First, if $p$ is a prime not equal to 3 that divides $k$, then we have $xyz \equiv 0 \pmod{p}$, so WLOG $x \equiv 0 \pmod{p}$. Then, since $ x + y + z \equiv 0 \pmod{p}$, hence $y = - z \pmod{p}$. Substituting this into the other equation, we get that $ y^3 \equiv 0 \pmod{p}$, so $y \equiv 0 \pmod{p}$. But this gives $p \mid \gcd(x,y,z)$.

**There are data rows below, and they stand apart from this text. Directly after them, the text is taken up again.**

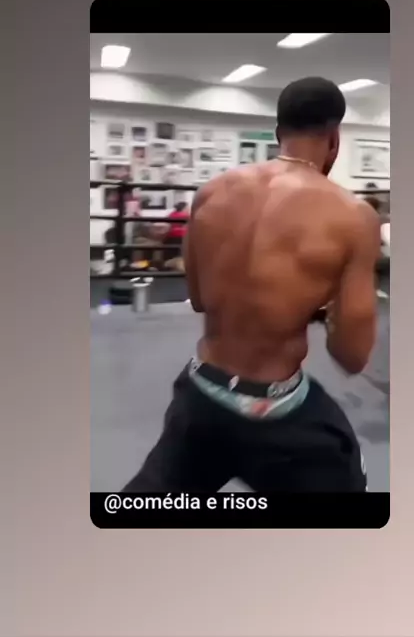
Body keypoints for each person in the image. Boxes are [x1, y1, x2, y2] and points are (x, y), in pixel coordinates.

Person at [123, 77, 380, 493]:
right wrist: (322, 305)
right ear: (335, 139)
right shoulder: (354, 216)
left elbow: (200, 299)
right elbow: (352, 355)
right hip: (278, 412)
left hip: (202, 395)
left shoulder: (211, 192)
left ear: (278, 134)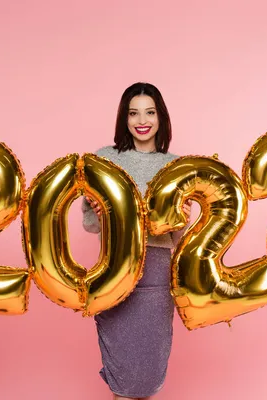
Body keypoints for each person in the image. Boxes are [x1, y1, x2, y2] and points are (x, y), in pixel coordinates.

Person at [81, 82, 191, 400]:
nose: (141, 120)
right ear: (124, 118)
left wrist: (182, 216)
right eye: (133, 112)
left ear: (161, 117)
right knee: (123, 380)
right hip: (116, 271)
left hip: (157, 276)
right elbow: (88, 221)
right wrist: (101, 213)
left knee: (148, 378)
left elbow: (177, 238)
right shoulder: (106, 159)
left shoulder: (175, 165)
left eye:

Hence, $ k = 3^n$ for some $n$. Consider $n \geq 2$. From $3xyz \equiv 0 \pmod{3^n}$, we know that one of the terms must be a multiple of 3. If 2 terms are a multiple of 3, then from $x+y+z \equiv 0 \pmod{3^n}$, hence all 3 terms are, contradicting $\gcd(x,y,z)=1$. WLOG, let $x$ be the term that is a multiple of $3^{n-1}$. If $ x \equiv 0 \pmod{3^n}$, then we likewise have $ y \equiv -z \pmod{3^n} \Rightarrow y \equiv 0 \pmod{3^n}$, so there are no solutions.
WLOG, we may assume that $ x \equiv 3^{n-1} \pmod{3}$ (otherwise, multiply each term by 2). From $x + y + z \equiv 0 \pmod{3^n}$, we can set $ y \equiv 3^{n-1} +k, z \equiv 3^{n-1} -k \pmod{3^n}$. From the other equality, we get that $k^3 \equiv 0 \pmod{3^n}$, which implies that $k$ is a multiple of 3. This contradicts $\gcd(x,y,z)=1$.
Hence, we must have $k=3$ as the only possibility. A quick check shows that this works, e.g. $(x,y,z)= (4,7,10).$